### Dataset records

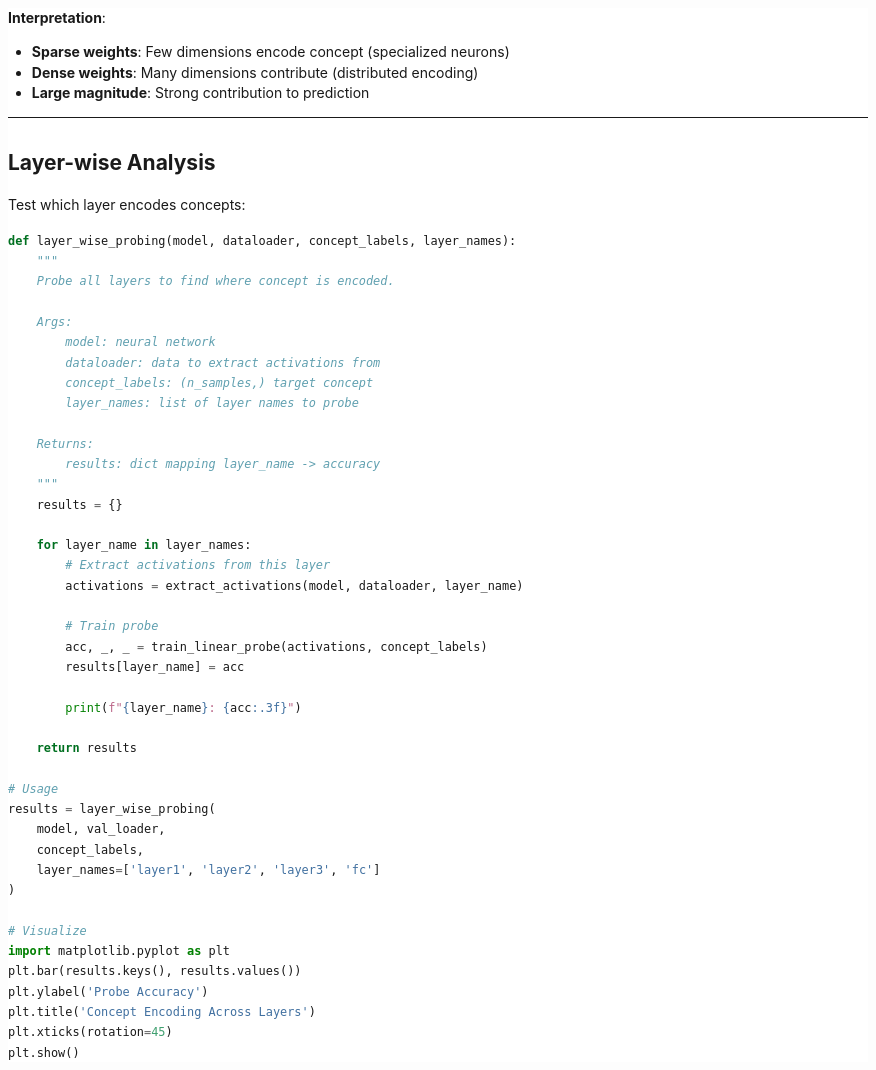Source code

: **Interpretation**:
- **Sparse weights**: Few dimensions encode concept (specialized neurons)
- **Dense weights**: Many dimensions contribute (distributed encoding)
- **Large magnitude**: Strong contribution to prediction

---

## Layer-wise Analysis

Test which layer encodes concepts:

```python
def layer_wise_probing(model, dataloader, concept_labels, layer_names):
    """
    Probe all layers to find where concept is encoded.

    Args:
        model: neural network
        dataloader: data to extract activations from
        concept_labels: (n_samples,) target concept
        layer_names: list of layer names to probe

    Returns:
        results: dict mapping layer_name -> accuracy
    """
    results = {}

    for layer_name in layer_names:
        # Extract activations from this layer
        activations = extract_activations(model, dataloader, layer_name)

        # Train probe
        acc, _, _ = train_linear_probe(activations, concept_labels)
        results[layer_name] = acc

        print(f"{layer_name}: {acc:.3f}")

    return results

# Usage
results = layer_wise_probing(
    model, val_loader,
    concept_labels,
    layer_names=['layer1', 'layer2', 'layer3', 'fc']
)

# Visualize
import matplotlib.pyplot as plt
plt.bar(results.keys(), results.values())
plt.ylabel('Probe Accuracy')
plt.title('Concept Encoding Across Layers')
plt.xticks(rotation=45)
plt.show()
```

######

* Exercise instructions
Wherever the word "results" turns up in the material, copy the whole line.

* Answer to the problem
        results: dict mapping layer_name -> accuracy
    results = {}
        results[layer_name] = acc
    return results
results = layer_wise_probing(
plt.bar(results.keys(), results.values())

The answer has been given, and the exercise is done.